By Eilene Lyon
I recently spent a week in Sacramento at the National Genealogical Society conference, where I gave a well-received presentation, “Immortal Words: Keep your family history alive with a lively blog.” This was my second visit to the city in recent years, but on this occasion I had a little more time for sight-seeing.
My hotel was adjacent to the Capitol building and surrounding memorial park. I have previously toured the Capitol, so this time I stuck more to the park. There was a vigil for Ukraine in front of the building one evening. Some construction was going on around the back and sides of the building, but most of the grounds were still accessible.

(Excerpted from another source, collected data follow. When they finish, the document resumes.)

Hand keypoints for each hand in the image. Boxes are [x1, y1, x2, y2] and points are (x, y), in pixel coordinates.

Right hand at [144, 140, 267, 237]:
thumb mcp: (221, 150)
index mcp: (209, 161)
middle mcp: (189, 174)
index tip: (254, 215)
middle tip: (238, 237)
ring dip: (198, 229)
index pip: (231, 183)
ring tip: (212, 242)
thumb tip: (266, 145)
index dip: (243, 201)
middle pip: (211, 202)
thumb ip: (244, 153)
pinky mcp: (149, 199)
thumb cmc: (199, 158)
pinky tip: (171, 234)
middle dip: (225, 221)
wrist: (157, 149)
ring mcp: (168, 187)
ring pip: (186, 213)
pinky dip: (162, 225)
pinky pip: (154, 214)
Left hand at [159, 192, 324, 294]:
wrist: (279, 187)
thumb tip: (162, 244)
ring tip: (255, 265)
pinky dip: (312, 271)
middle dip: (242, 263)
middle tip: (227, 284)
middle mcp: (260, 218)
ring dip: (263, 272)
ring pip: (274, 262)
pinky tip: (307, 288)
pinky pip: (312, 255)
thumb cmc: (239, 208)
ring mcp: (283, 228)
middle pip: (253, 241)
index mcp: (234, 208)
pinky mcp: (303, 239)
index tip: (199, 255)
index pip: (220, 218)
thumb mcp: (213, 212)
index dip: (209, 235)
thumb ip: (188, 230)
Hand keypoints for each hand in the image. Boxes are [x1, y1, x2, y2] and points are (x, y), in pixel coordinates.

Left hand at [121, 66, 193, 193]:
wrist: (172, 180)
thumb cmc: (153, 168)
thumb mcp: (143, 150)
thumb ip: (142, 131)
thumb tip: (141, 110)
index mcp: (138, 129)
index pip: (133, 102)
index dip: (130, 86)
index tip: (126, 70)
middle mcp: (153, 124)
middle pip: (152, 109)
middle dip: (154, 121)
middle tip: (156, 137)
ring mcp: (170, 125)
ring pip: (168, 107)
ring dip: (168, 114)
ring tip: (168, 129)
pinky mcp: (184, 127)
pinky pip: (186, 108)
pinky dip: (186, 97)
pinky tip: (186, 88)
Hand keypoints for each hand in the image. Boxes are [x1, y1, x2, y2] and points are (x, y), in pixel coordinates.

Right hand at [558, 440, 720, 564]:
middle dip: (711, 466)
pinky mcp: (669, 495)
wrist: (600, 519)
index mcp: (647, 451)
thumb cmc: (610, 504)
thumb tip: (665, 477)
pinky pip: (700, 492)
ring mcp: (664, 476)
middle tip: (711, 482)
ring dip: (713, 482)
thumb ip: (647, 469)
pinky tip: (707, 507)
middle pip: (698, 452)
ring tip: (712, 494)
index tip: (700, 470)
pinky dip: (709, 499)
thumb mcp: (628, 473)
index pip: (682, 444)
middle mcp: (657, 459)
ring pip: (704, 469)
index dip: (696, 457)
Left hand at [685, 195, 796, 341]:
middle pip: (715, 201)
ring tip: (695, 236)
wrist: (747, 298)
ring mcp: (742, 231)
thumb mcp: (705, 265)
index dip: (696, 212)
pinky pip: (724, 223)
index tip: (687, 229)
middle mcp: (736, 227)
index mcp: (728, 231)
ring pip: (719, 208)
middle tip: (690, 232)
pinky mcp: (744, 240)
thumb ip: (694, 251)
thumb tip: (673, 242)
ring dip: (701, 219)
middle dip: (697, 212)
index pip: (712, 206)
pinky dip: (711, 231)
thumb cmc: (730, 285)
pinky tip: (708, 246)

It was especially popular on Saturday afternoon. Many professional photographers had clients for graduation, engagement, and wedding photos, as well as family portraits. The grounds serve as an arboretum, with an enormous variety of trees from around the world. The rose garden, bursting with blossoms, is a peace park, with a heart-shaped gazebo in the center and poems by schoolchildren on plaques through out.

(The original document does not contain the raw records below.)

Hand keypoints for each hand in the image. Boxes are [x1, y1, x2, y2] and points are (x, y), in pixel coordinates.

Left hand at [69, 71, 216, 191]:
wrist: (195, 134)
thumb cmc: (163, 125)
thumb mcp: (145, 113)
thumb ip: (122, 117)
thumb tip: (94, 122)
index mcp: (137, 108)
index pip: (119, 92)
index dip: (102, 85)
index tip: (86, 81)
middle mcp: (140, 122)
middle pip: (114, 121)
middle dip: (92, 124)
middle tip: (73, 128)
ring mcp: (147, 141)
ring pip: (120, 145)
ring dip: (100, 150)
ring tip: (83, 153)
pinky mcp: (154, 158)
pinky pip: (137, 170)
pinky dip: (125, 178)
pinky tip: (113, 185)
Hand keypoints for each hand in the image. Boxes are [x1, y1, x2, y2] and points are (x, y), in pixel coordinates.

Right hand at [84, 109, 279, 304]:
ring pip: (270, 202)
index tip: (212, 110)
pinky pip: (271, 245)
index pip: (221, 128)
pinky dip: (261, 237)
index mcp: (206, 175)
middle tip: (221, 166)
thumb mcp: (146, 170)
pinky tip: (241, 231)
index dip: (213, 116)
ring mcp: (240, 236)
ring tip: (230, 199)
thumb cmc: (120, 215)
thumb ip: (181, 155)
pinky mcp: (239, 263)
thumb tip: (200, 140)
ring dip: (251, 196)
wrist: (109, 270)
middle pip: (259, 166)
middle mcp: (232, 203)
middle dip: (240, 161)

One site I missed seeing previously was Sutter’s Fort. Capt. John Sutter, originally from Switzerland, became a Mexican citizen and obtained a large land grant at the confluence of the American and Sacramento Rivers. His sawmill at Coloma, on the American River, was the site of the gold discovery in 1848 that sparked the rush in 1849. The rush led to the financial ruin of poor “Captain” Sutter.
The reconstructed fort sits on the original site and includes one original building. Though the stock pens are gone and the east end of the main fort has been truncated to fit the space, the buildings are much as they would have been in the mid-19th century.
I also walked to the area of Sutter’s landing that used to lie on the American River (it’s about a quarter mile from the river now). I was surprised at the distance from the fort, but this assured that it would not suffer from flooding except in unusual circumstances.
This was not true for Sacramento, on the banks of the Sacramento River, which suffered devastating floods early in the gold rush era. The downtown street level was eventually raised, turning the ground floor levels of building into basements.
Sacramento boasts many murals, some so large it is difficult to photograph them. I also spied this handshake sculpture, “Peace,” by Stephen J. Kaltenbach in front of the Bank of America building.
Next to the fort is the California Indian Museum. They do not allow photography. However, I was able to get some pictures of Native Californian basketry at the Siskiyou Museum in Yreka on a later date. My understanding of the California Indians was rather basic prior to viewing the excellent exhibits. I highly recommend a visit.
Of course, I had the opportunity to visit some restaurants in the city. I enjoyed a fabulous beet salad on the deck of the Delta King on the Sacramento River waterfront. I learned that the sea lion I saw basking on a dock nearby is part of a family group. It surprised me to find them so far from the ocean!
My favorite dining experience was at La Cosecha, a Mexican restaurant located in the César Chávez Plaza. The outdoor dining space had the feel of a beachfront and my mole chicken enchiladas and margarita were super tasty!
Feature image: Sunset view from the Capitol, looking toward the drawbridge across the Sacramento River.